→ **Exercise prompt**
Your task is to copy the stretch of lines in the records below that begins with the line containing "right shoulder: (227, 190)" and ends with the line containing "right back paw: (475, 378)", exactly as written, with nothing added.

→ **Entries supplied**
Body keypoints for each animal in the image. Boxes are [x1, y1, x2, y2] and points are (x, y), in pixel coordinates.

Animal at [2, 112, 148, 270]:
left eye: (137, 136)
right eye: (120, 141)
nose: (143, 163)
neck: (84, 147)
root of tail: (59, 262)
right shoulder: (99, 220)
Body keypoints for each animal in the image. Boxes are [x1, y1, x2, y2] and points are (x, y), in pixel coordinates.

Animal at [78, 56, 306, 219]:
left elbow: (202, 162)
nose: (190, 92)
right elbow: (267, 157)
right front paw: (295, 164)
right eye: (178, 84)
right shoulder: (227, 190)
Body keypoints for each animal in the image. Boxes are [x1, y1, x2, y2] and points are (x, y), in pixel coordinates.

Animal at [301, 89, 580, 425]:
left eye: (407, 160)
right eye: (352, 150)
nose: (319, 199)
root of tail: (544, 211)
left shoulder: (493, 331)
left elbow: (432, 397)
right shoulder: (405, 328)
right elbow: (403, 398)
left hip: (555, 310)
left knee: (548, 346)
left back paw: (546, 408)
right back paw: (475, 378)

==

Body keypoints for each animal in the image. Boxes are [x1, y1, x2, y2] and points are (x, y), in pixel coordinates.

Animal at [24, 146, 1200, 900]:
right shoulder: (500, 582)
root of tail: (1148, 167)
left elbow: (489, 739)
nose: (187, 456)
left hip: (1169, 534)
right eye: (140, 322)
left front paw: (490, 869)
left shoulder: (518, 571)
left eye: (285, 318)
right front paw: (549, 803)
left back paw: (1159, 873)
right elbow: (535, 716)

---

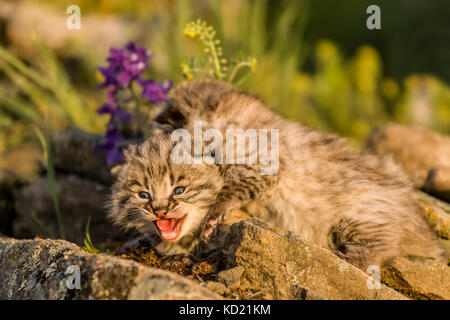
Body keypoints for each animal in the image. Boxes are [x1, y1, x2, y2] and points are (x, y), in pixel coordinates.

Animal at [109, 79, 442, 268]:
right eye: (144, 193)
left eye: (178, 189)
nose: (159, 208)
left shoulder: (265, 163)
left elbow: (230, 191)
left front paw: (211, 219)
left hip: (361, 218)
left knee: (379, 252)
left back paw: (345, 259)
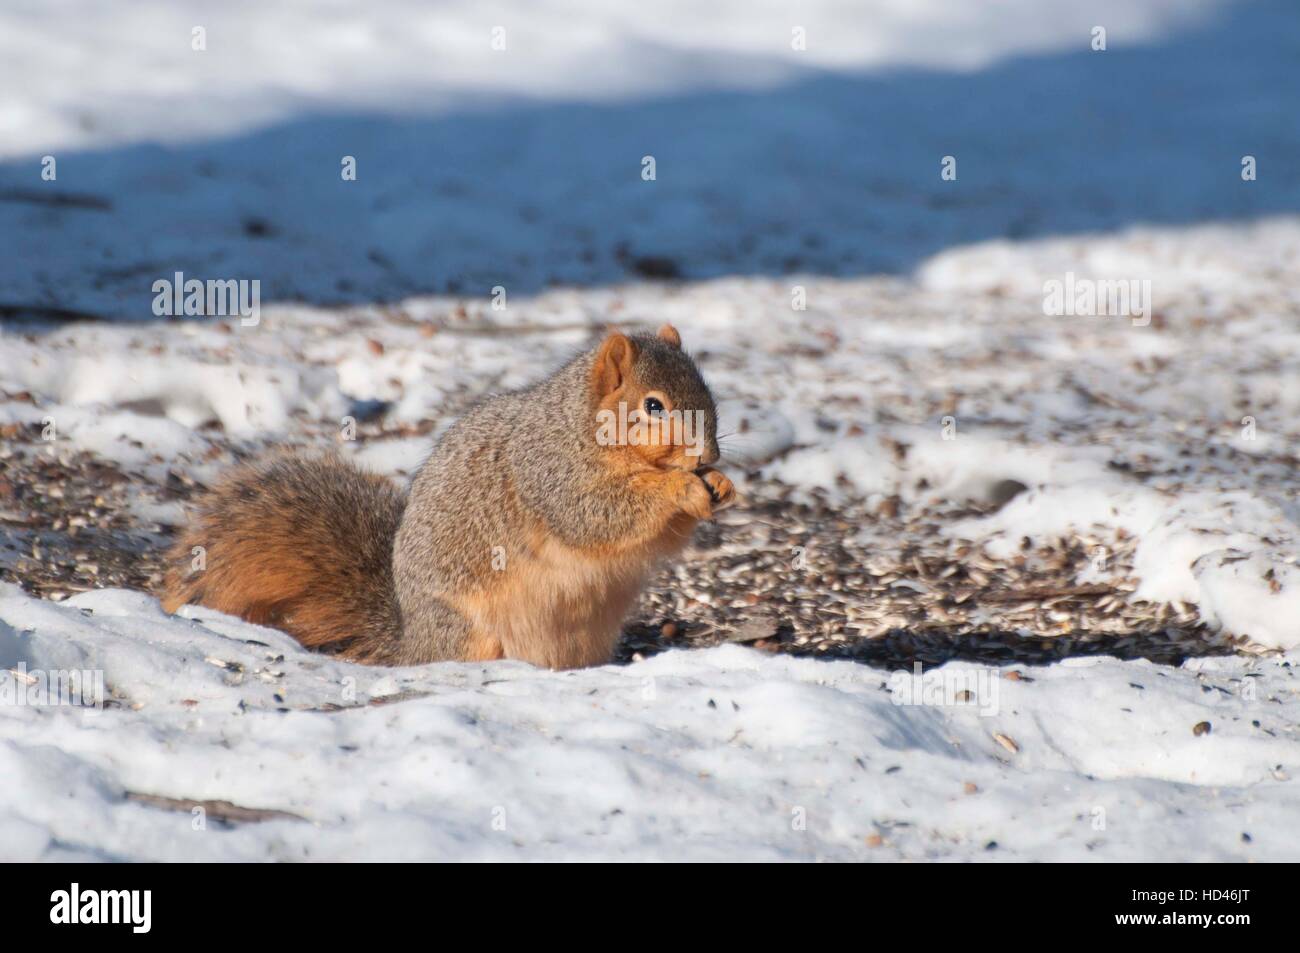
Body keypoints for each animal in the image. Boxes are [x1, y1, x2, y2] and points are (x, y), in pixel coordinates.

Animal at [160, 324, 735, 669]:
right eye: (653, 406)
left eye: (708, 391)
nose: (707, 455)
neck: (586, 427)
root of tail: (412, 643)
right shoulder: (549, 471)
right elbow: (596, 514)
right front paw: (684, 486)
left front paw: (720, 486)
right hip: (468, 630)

→ **Response area**
right shoulder: (227, 190)
Body keypoints for each animal in the image. Boxes are [x1, y1, x2, y2] and points are (x, y), in pixel coordinates.

Animal at [301, 89, 580, 425]:
left eye: (407, 160)
right eye: (352, 150)
nose: (319, 199)
root of tail: (544, 211)
left shoulder: (493, 331)
left elbow: (432, 397)
right shoulder: (405, 328)
right elbow: (403, 398)
left hip: (555, 310)
left knee: (548, 346)
left back paw: (546, 408)
right back paw: (475, 378)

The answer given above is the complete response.